For these reasons and so many more, we need to remember not to march into this peril alone.  God made us relational creatures.  I am so very glad He did!  His helping presence dwells in other humans who come alongside us through life's joys and challenges.  I can think of countless times over the years where, so many parents we serve, including myself, have conquered the difficulties of the school year through connection to another person who strengthened them.  In fact, I would contend that successfully advocating for our children simply cannot be done alone.  This is one of the key reasons our ministry is so devoted to mentoring.  
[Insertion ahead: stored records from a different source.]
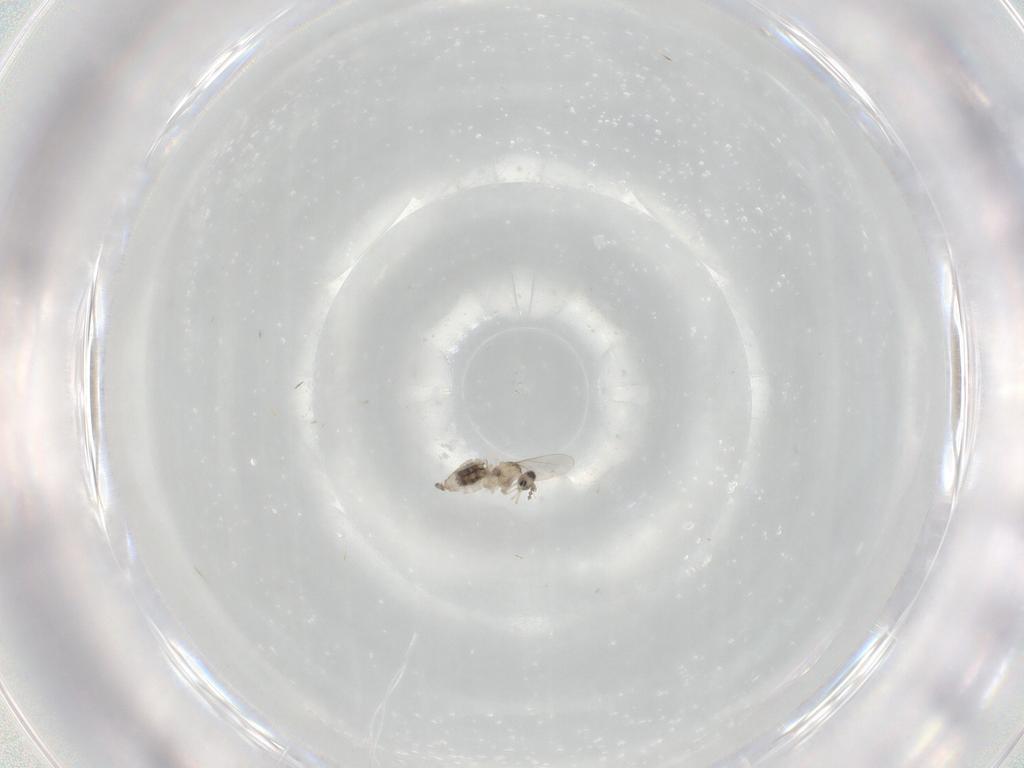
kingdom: Animalia
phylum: Arthropoda
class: Insecta
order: Diptera
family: Cecidomyiidae
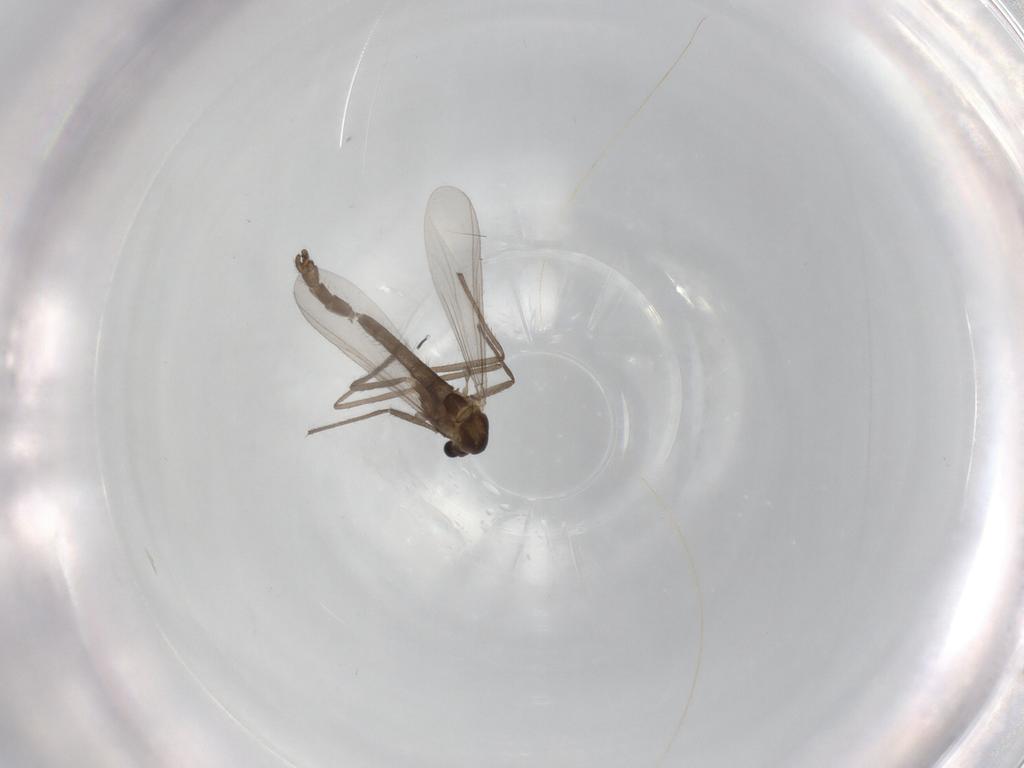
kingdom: Animalia
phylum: Arthropoda
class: Insecta
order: Diptera
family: Chironomidae
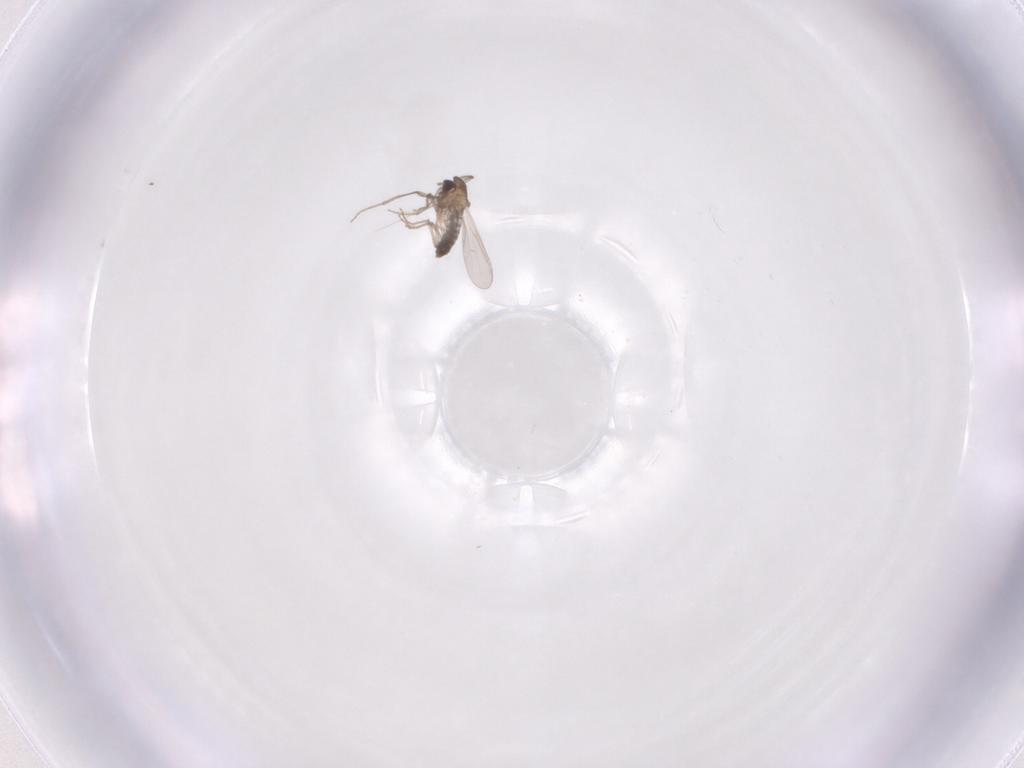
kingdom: Animalia
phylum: Arthropoda
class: Insecta
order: Diptera
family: Chironomidae
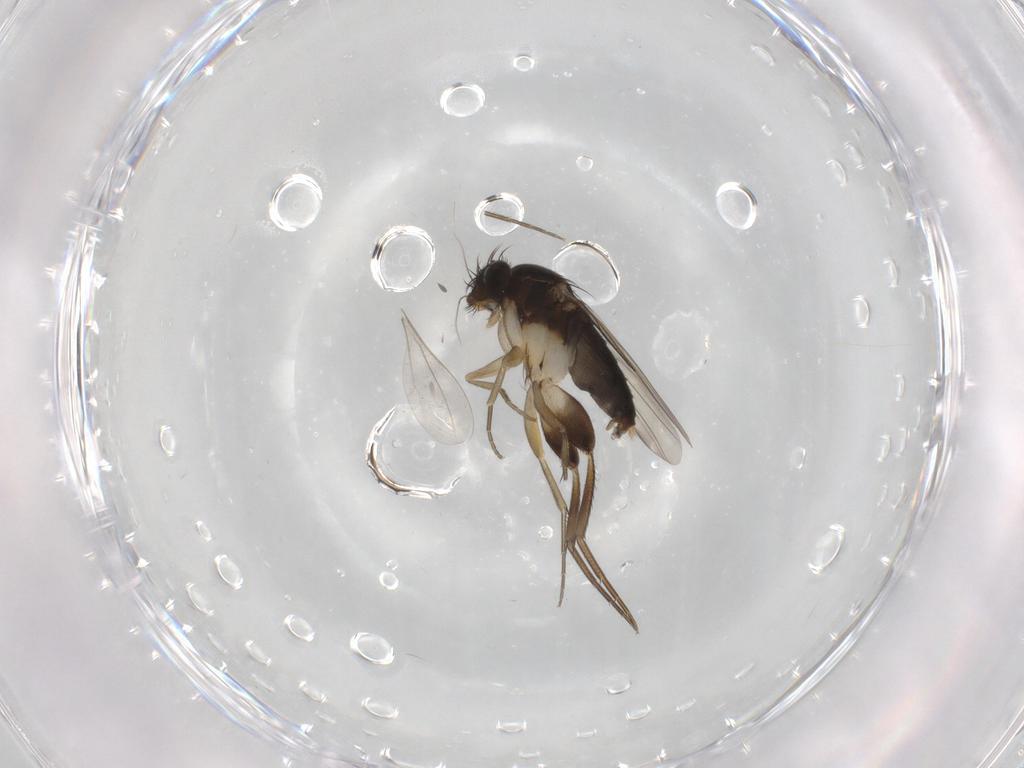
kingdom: Animalia
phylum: Arthropoda
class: Insecta
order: Diptera
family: Phoridae
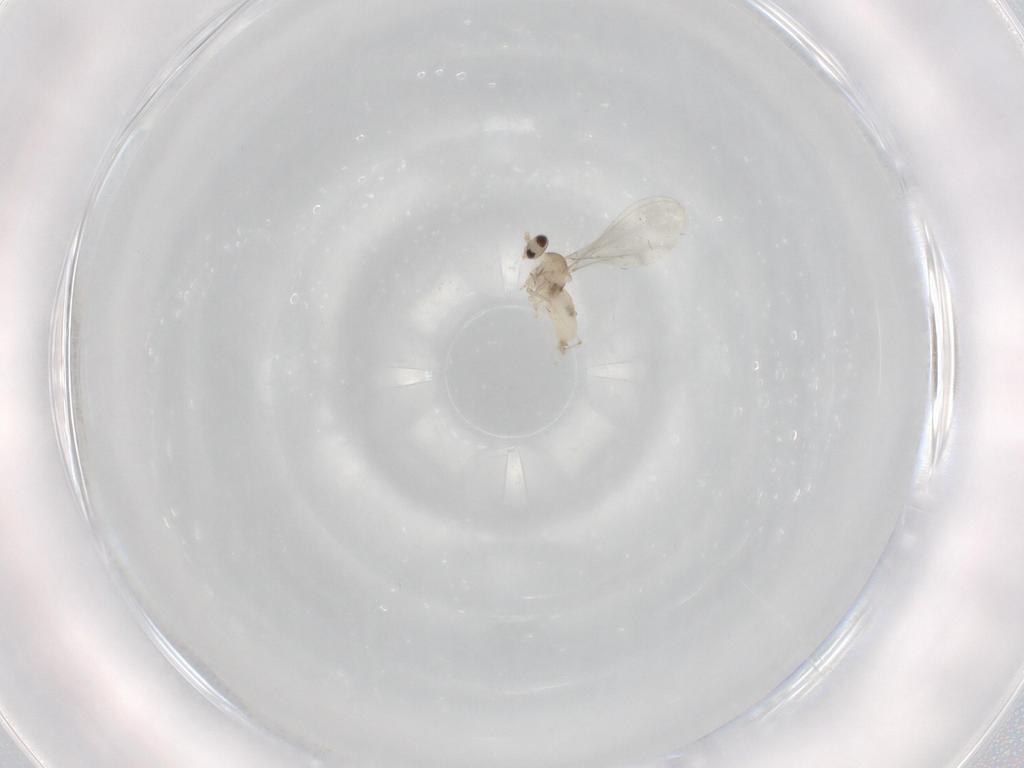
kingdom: Animalia
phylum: Arthropoda
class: Insecta
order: Diptera
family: Cecidomyiidae
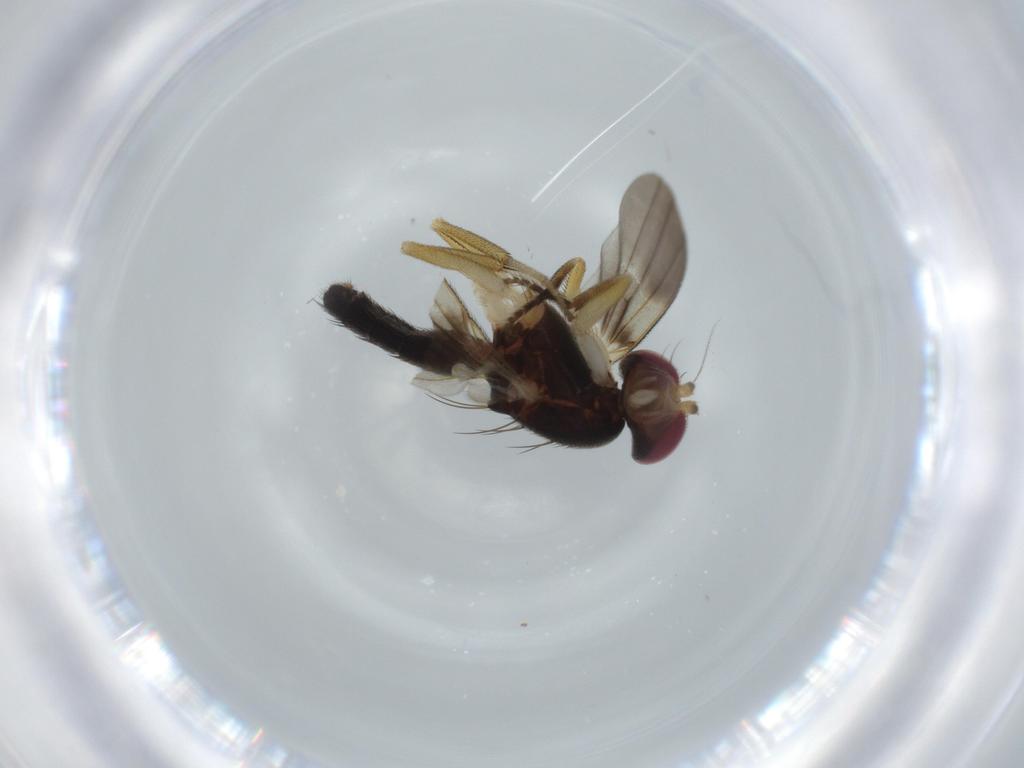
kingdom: Animalia
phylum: Arthropoda
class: Insecta
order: Diptera
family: Clusiidae
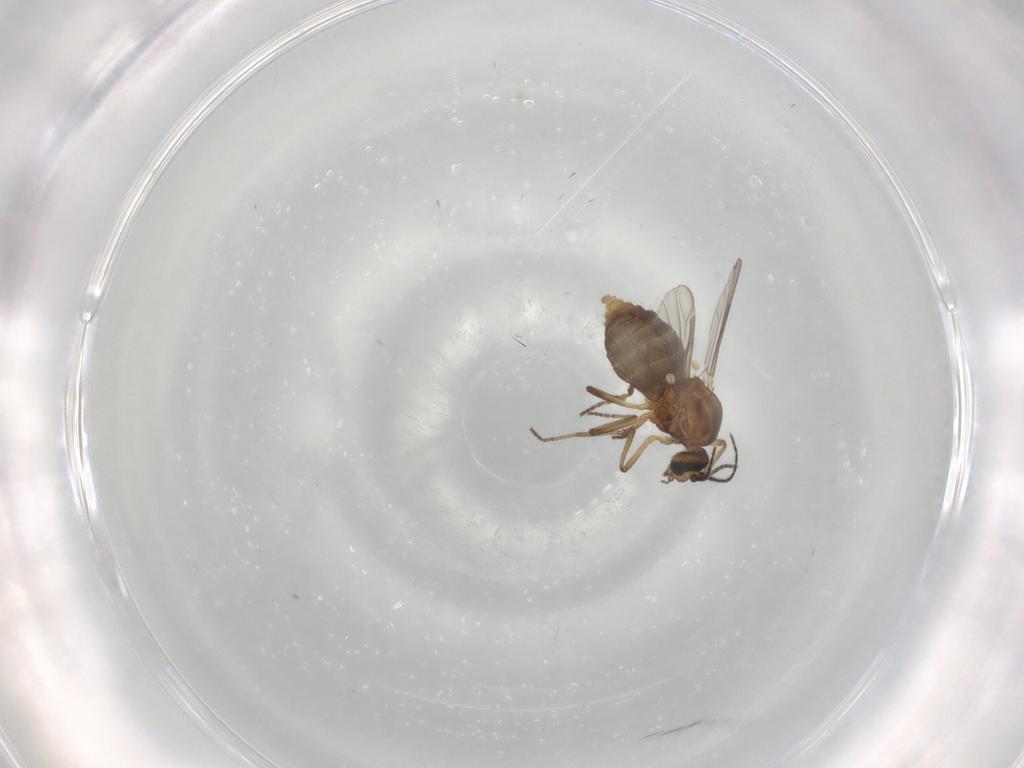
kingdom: Animalia
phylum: Arthropoda
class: Insecta
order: Diptera
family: Ceratopogonidae
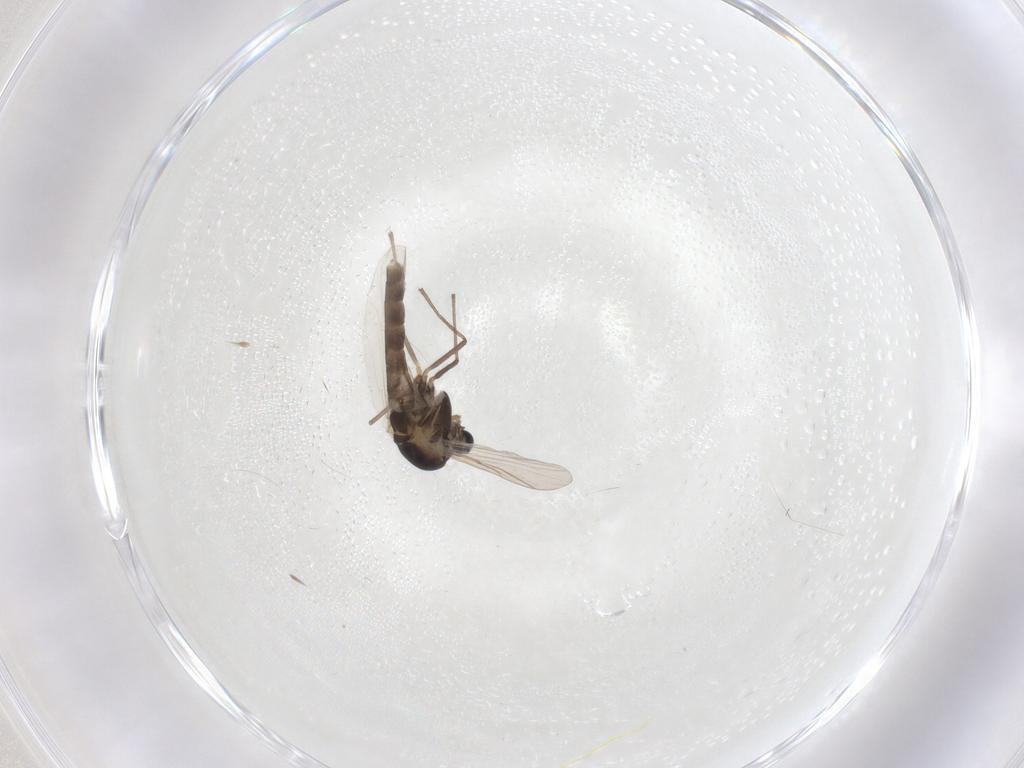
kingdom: Animalia
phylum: Arthropoda
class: Insecta
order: Diptera
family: Chironomidae
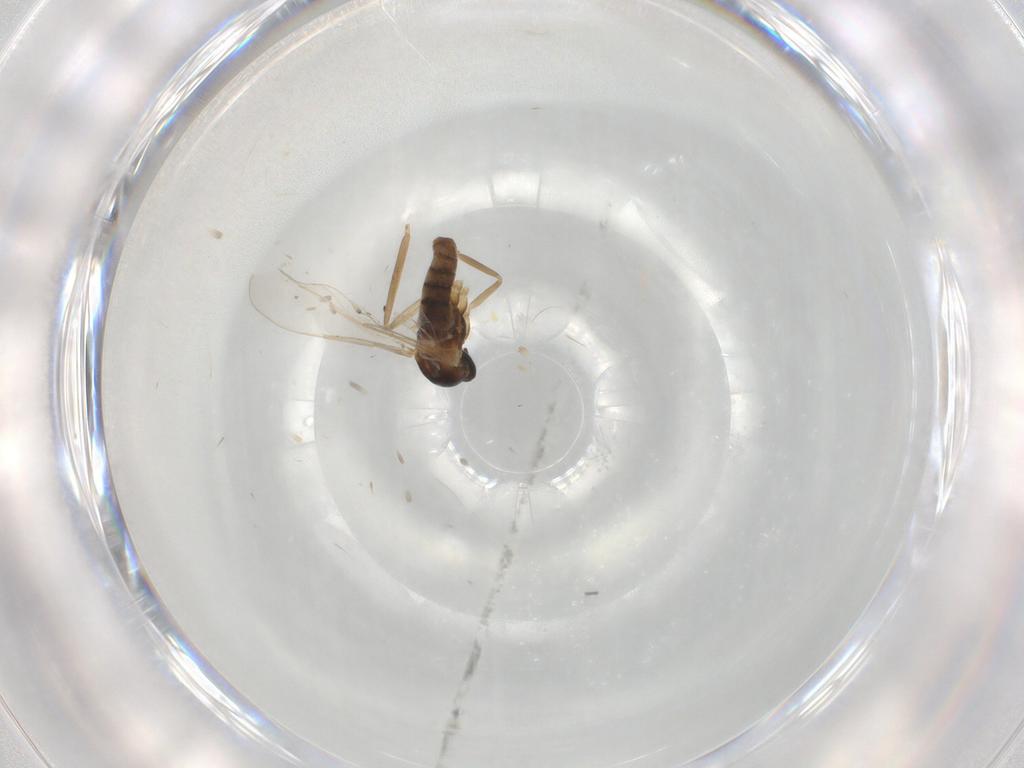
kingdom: Animalia
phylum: Arthropoda
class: Insecta
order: Diptera
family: Cecidomyiidae
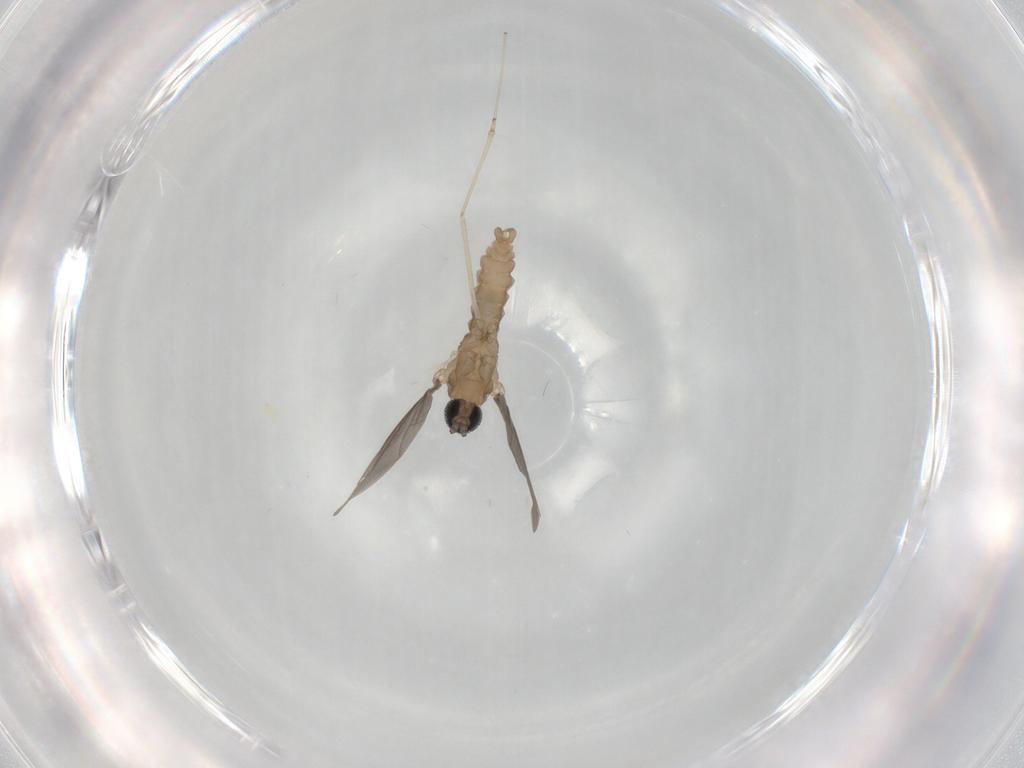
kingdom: Animalia
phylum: Arthropoda
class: Insecta
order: Diptera
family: Cecidomyiidae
Mutual support can take many different forms when it comes to dealing with school.  Here are just a few examples of what that might look like:
  • Spousal support -- It is incredibly helpful to go into IEP meetings, teacher conferences or in service trainings as a team.  Because emotions run high, one parent tends to pick up information or details that the other does not.  Like it or not, the school team is subconsciously judging us as parents.  When we present a united front, we are much more of a force to be reckoned with.
  • Parent groups -- Most, if not all, of my best techniques, insights and tools as a parent have come from other parents.  Idea sharing is invaluable.  Nothing compares to another parent who is a few steps ahead of you on the journey and has faced similar trials.  These moms and dads tend to know what the laws are and can share what worked for them.  Additionally, their empathy provides comfort and encouragement in the midst of your family's circumstances.
  • Advocates -- Whether an individual possesses an actual job title as an advocate or is just a friend walking into a meeting with you, bringing an extra person along a team member shows you mean business.  Don't get me wrong.  This support is not meant to create an adversarial relationship with your school, but to demonstrate that you are a reasonable person who has others on their side.  Much like spousal support, that advocate can pick up nuances that you have missed in a situation.  And professional advocates are well-acquainted with the law, not allowing schools to weasel out of compliance.
  • Medical professionals -- Sadly, school administration and staff often treat parents dismissively, as if we aren't the foremost experts on our own children.  While medical professionals can often treat us that way as well, they can also be a critical, professional voice when dealing with your child's education.  If they are on the same page with you in regards to your child, you may find them to be just the help you need.  Their words can be powerful and esteemed by educators.  When I had a child with autism getting physical with my son who has hemophilia to the point of tipping him off the scales with anxiety, I could not have succeeded in getting him adequate accommodations without the help of our psychotherapist who is a trauma expert.  The school understood autism to the point where they were giving that child all of the rights while being dismissive of our son's.  That expert was able to convey the magnitude of the situation and spur everyone on to creative problem-solving to everyone's benefit.
  • School allies -- Parent liaisons and staff that have proven to work well with your child can be like an inside track to working well with administrators and new instructors.  Having a friend in this capacity can be such a tremendous help.  This, more than any of these other roles, tends to serve as a bridge-builder.
There is One who you can take with you into any of life's most daunting situations, and He is greater still.  He works through people He has placed in your life.  Don't go it alone!  Use the support God has available for you.  And offer the same kind of support to other parents like you that you see struggling.

Comment Below:  What are some other supports you have found useful in helping your child through school?

PRAY:  Lord, thank you for opening my eyes to the fact that you are always at work around me.  Thank You for the people you bless me with for the journey.  Holy Spirit, when I get overwhelmed or even if I am just trying to prudently plan, remind me to use the support you have provided.